Alone behind the gun range, she loaded the bullets she’d stolen from Sloan’s truck. She spun the cylinder a few times, feeling the metal’s satisfying clicks, snapped it closed. The weight of cold steel resting in her hands, the power she felt stirring in her gut. It made no sense how much she loved having this thing all to herself. She touched the bullet hanging around her neck, remembering her father’s wedding band and how she would play with it on Sundays while listening to her granddad preach. The church was hot on those mornings. Air-conditioning wasn’t in the budget and the windows were too high up for a decent cross breeze, but it wasn’t considered Christianly to complain. Before the heat pulled her into a stupefying sleep she would sit on her father’s lap and play with his ring. His hands were big, the ring too small to slip over his knuckles, but she would try until her eyelids grew heavy.

She thought about waking up in church with her father’s arm draped over her shoulder as she walked to the retirement home. The old man had aged fast and seemed to be caving in on himself more each week. After his stroke they kept him strapped in a wheelchair, his head bobbing, drool spilling on the pajamas he wore all the time. He never talked but moaned often and loudly. He was on the front porch when she arrived, watching an egret over by the oleanders stalk its supper. It stabbed a lizard and ran to the edge of the grass.

The pill she was supposed to have taken at lunch was still in her pocket. She popped it in her mouth and chewed it to make the calm come faster.

She showed him the bullet on its chain. He nodded and it seemed he understood. She wiped the drool off his chin with the blanket draped across his lap. She told him she’d brought a gun to show him, that it was inside her backpack.
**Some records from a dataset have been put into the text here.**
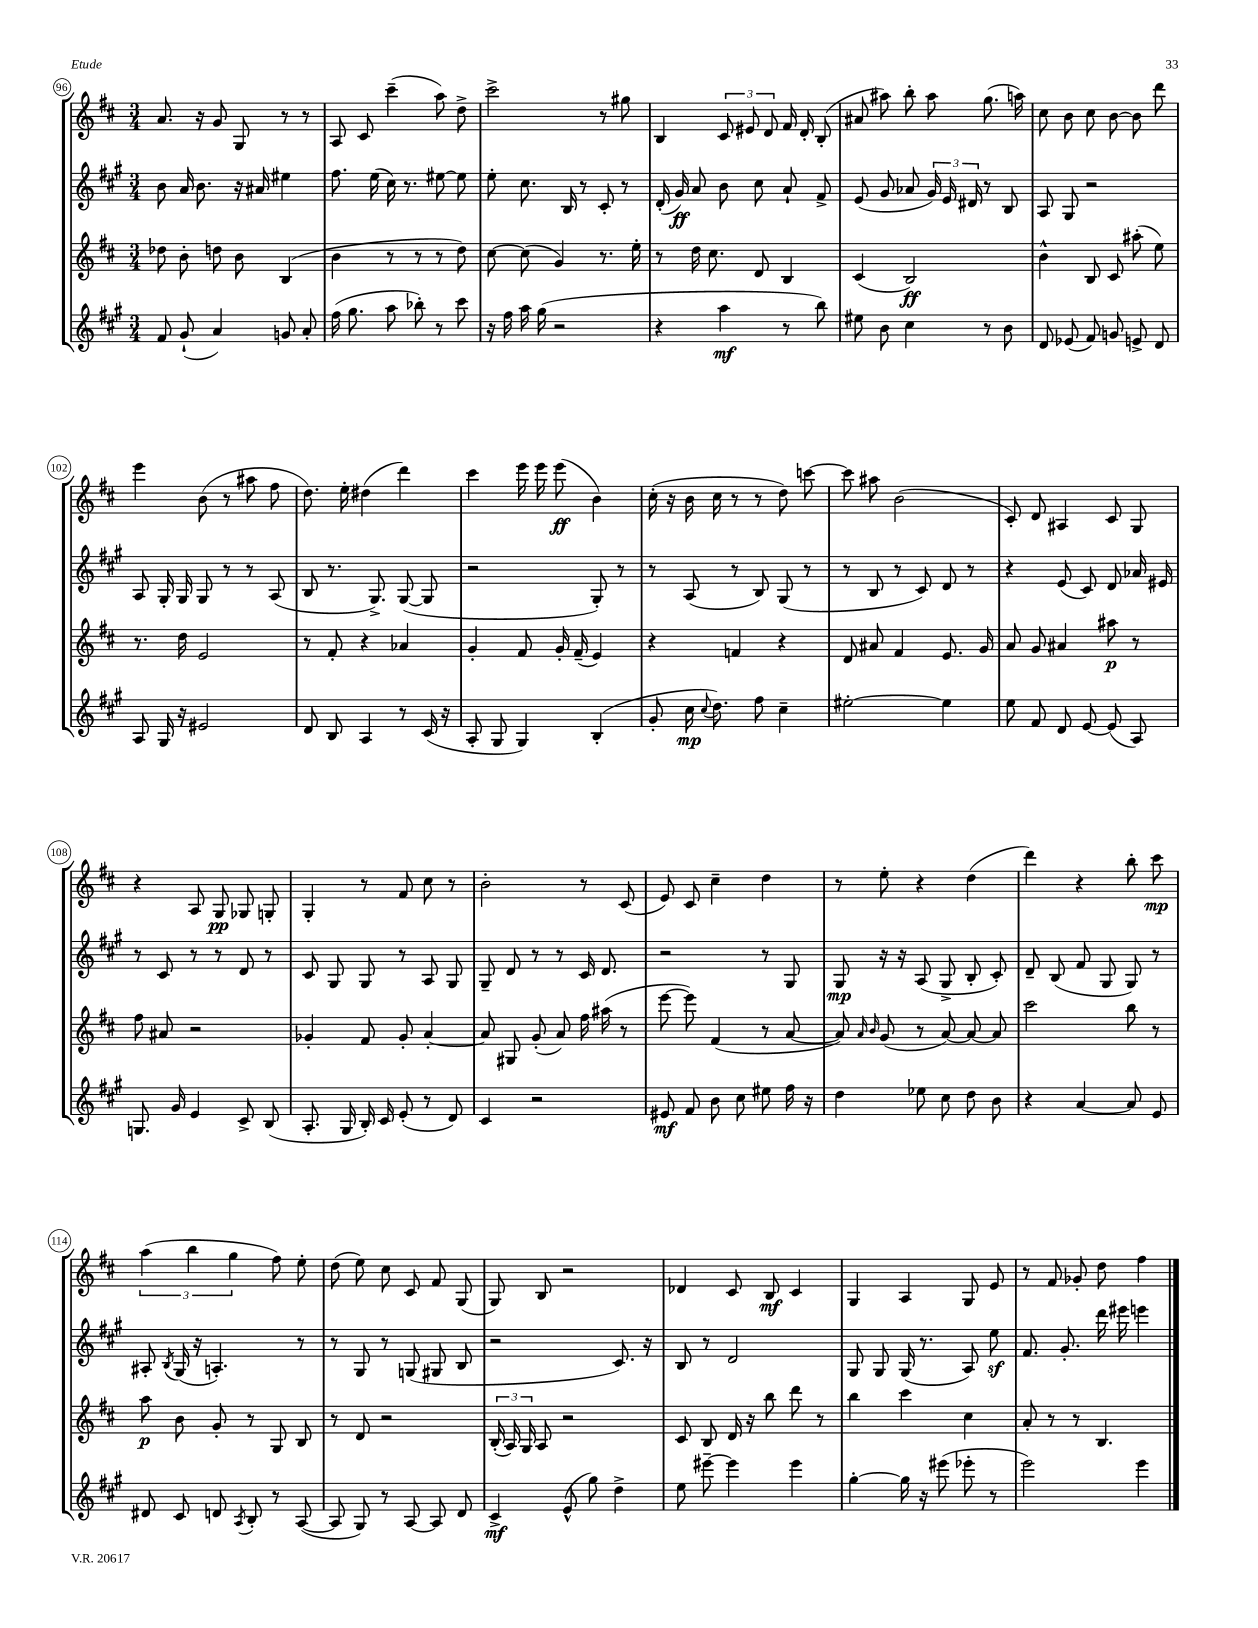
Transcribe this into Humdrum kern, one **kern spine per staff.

**kern	**kern	**kern	**kern
*staff4	*staff3	*staff2	*staff1
*clefG2	*clefG2	*clefG2	*clefG2
*k[f#c#g#]	*k[f#c#]	*k[f#c#g#]	*k[f#c#]
*M3/4	*M3/4	*M3/4	*M3/4
8f#	8dd-	8b	8.a
(8g#`	8b'	16a	.
.	.	8.b	16r
4a)	8dd	.	8g
.	8b	16r	8G
.	.	16a#	.
8g	(4B	4ee#	8r
8a'	.	.	8r
=	=	=	=
(16ff#	4b	8.ff#	8A
8.gg#	.	.	.
.	.	.	8c#
.	.	(16ee	.
8aa	8r	16cc#)	(4ccc#~
.	.	8.r	.
8bb-')	8r	.	.
8r	8r	[8ee#	8aa)
8ccc#	8dd)	8ee#]	8dd^
=	=	=	=
16r	[8cc#	8ee'	2ccc#^
16ff#	.	.	.
16aa	(8cc#]	8.cc#	.
(16gg#	.	.	.
2r	4g)	.	.
.	.	16B	.
.	.	8r	.
.	8.r	8c#'	8r
.	.	8r	8gg#
.	16ee'	.	.
=	=	=	=
4r	8r	(16d'	4B
.	.	16g#)	.
.	16dd	8a	.
.	8.cc#	.	.
4aa	.	8b	12c#
.	.	.	12e#
.	8d	8cc#	.
.	.	.	12d
8r	4B	8a`	16f#
.	.	.	16d'
8bb)	.	8f#^	(8B'
=	=	=	=
8ee#	(4c#	(8e	8a#
8b	.	8g#	8aa#)
4cc#	2B)	8a-	8bb'
.	.	24g#)	8aa#
.	.	24e	.
.	.	24d#	.
8r	.	8r	(8.gg
8b	.	8B	.
.	.	.	16aa)
=	=	=	=
8d	4b^^	8A	8cc#
(8e-	.	8G#	8b
8f#)	8B	2r	8cc#
8g	8c#	.	[8b
8e^	(8aa#'	.	8b]
8d	8ee)	.	8ddd
=	=	=	=
8A	8.r	8A	4eee
16G#	.	16G#'	.
16r	16dd	16G#	.
2e#	2e	8G#	(8b
.	.	8r	8r
.	.	8r	8aa#
.	.	(8A	8ff#
=	=	=	=
8d	8r	8B	8.dd)
8B	8f#'	8.r	.
.	.	.	16ee'
4A	4r	.	(4dd#
.	.	8.G#^)	.
8r	4a-	([8G#	4ddd)
(16c#	.	8G#]	.
16r	.	.	.
=	=	=	=
8A'	4g'	2r	4ccc#
8G#	.	.	.
4G#)	8f#	.	16eee
.	.	.	16eee
.	16g'	.	(8eee
.	(16f#~	.	.
(4B'	4e)	8G#')	4b)
.	.	8r	.
=	=	=	=
8g#'	4r	8r	(16cc#'
.	.	.	16r
16cc#	.	(8A	16b
8qqcc#	.	.	.
8.dd)	.	.	16cc#
.	4f	8r	8r
8ff#	.	8B)	8r
4cc#~	4r	(8G#	8dd)
.	.	8r	[8ccc
=	=	=	=
[2ee#'	8d	8r	8ccc]
.	8a#	8B	8aa#
.	4f#	8r	(2b
.	.	8c#)	.
4ee#]	8.e	8d	.
.	.	8r	.
.	16g	.	.
=	=	=	=
8ee	8a	4r	8c#')
8f#	8g	.	8d
8d	4a#	(8e	4A#
[8e	.	8c#)	.
(8e]	8aa#	8d	8c#
8A)	8r	16a-	8G
.	.	16e#	.
=	=	=	=
8.G	8ff#	8r	4r
.	8a#	8c#	.
16g#	.	.	.
4e	2r	8r	8A
.	.	8r	8G
8c#^	.	8d	8G-
(8B	.	8r	8G'
=	=	=	=
8.A'	4g-'	8c#	4G'
.	.	8G#	.
16G#	.	.	.
16B')	8f#	8G#	8r
16c#	.	.	.
(8e'	8g-'	8r	8f#
8r	[4a'	8A	8cc#
8d)	.	8G#	8r
=	=	=	=
4c#	8a]	8G#~	2b'
.	8G#	8d	.
2r	(8g'	8r	.
.	8a)	8r	.
.	16ff#	16c#	8r
.	(16aa#	8.d	.
.	8r	.	(8c#
=	=	=	=
8e#	[8eee	2r	8e)
8f#	8eee])	.	8c#
8b	(4f#	.	4cc#~
8cc#	.	.	.
8ee#	8r	8r	4dd
16ff#	[8a	8G#	.
16r	.	.	.
=	=	=	=
4dd	8a])	8G#	8r
.	16qqa	.	.
.	16qqb	.	.
.	(8g	16r	8ee'
.	.	16r	.
8ee-	8r	(8A	4r
8cc#	[8a)	8G#^	.
8dd	8a_	8B'	(4dd
8b	8a]	8c#')	.
=	=	=	=
4r	2ccc#	8d~	4ddd)
.	.	(8B	.
[4a	.	8f#	4r
.	.	8G#	.
8a]	8bb	8G#)	8bb'
8e	8r	8r	8ccc#
=	=	=	=
8d#	8aa	8A#'	(6aa
.	.	8qB	.
8c#	8b	(16G#	.
.	.	.	6bb
.	.	16r	.
8d	8g'	4.A')	.
.	.	.	6gg
8qA	.	.	.
8B'	8r	.	.
8r	8G	.	8ff#)
([8A	8B	8r	8ee'
=	=	=	=
8A]	8r	8r	(8dd
8G#)	8d	8G#	8ee)
8r	2r	8r	8cc#
[8A	.	(8G	8c#
8A]	.	8G#	8f#
8d	.	8B	(8G
=	=	=	=
4c#^	(24B'	2r	8G)
.	24A)	.	.
.	24G	.	.
.	8A	.	8B
(8e^^	2r	.	2r
8gg#)	.	.	.
4dd^	.	8.c#)	.
.	.	16r	.
=	=	=	=
8ee	8c#	8B	4d-
[8eee#~	8B	8r	.
4eee#]	16d	2d	8c#
.	16r	.	.
.	8bb	.	8B
4eee#	8ddd	.	4c#
.	8r	.	.
=	=	=	=
[4gg#'	4bb	8G#	4G
.	.	8G#	.
16gg#]	4ccc#	(16G#	4A
16r	.	8.r	.
(8eee#	.	.	.
8eee-'	4cc#	8A)	8G
8r	.	8ee	8e
=	=	=	=
2eee)	8a'	8.f#	8r
.	8r	.	8f#
.	.	8.g#'	.
.	8r	.	8g-'
.	4.B	16ddd	8dd
.	.	16eee#	.
4eee	.	4eee	4ff#
==	==	==	==
*-	*-	*-	*-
He grabbed her hand and she was surprised at his strength. He knocked her hand against his sternum, mouthed the word Here.

“Yes,” she said, “I have it here.”

She told him how anytime she touched the bullet she felt better.

His hand dropped to his knee and waved like a dying fish, perturbed, uneasy. A squirrel came onto the porch, sniffing around for the peanuts the staff set out every afternoon. Callie hated squirrels, thought of them as rodents with fluffy tails. She kicked at it and it jumped into the grass.

“Me,” he said.

“What?”

He grabbed her hand and placed it over his heart. “Right here.”

A red truck pulled into the parking lot and she thought briefly of how almost everyone in town had a relative in this place.

It was the first time her granddad had touched her in years, but now she understood. She’d taken the gun for one reason, loaded it for one reason.